Em meio a tudo isso, ainda existe espaço para um humor focado nos absurdos, quase caricaturais em alguns momentos, mas que funciona justamente por ir até um limite que não rompe com tudo o que foi construído. A sequência absurda entre Bob e o Sensei Sérgio (Benício Del Toro) é o ponto alto do filme, nessa costura entre ação, tensão e humor.

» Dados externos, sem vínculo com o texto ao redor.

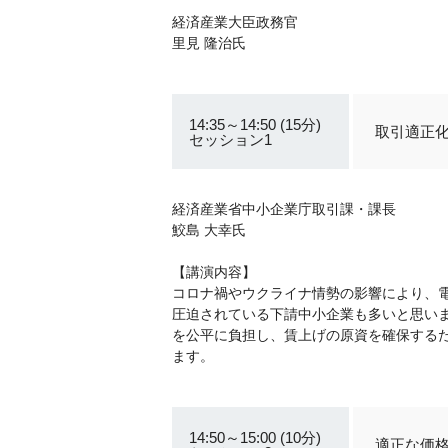
経済産業大臣政務官
里見 隆治氏
14:35～14:50 (15分)
取引適正
セッション1
経済産業省中小企業庁取引課・課長
鮫島 大幸氏
【講演内容】
コロナ禍やウクライナ情勢の影響により、
圧迫されている下請中小企業も多いと思い
を公平に負担し、賃上げの原資を確保する
ます。
14:50～15:00 (10分)
適正な価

Outro personagem que merece destaque é o antagonista Lockjaw (Sean Penn). Um coronel que comanda o campo de detenção do início do longa e apesar de extremamente preconceituoso, demonstra na intimidade desejo pelo foco de seu preconceito. Sean Penn o interpreta com brilhantismo, repleto de tiques nervosos e expressões rígidas, como se constantemente ele estivesse internamente lutando contra alguma coisa. Um homem poderoso, cheio de ambição e insegurança, uma combinação sempre perigosa
Uma Batalha Após a Outra é uma obra ambiciosa e desconfortavelmente atual. Representa um dos trabalhos mais politicamente engajados de Paul Thomas Anderson, que entrega um filme que fala de revoluções fracassadas, da herança da culpa e da continuidade da resistência, tudo isso com uma mistura de ação, sátira política e drama intimista. É um filme grandioso, que trata da força das relações pessoais como combustível para mudança social.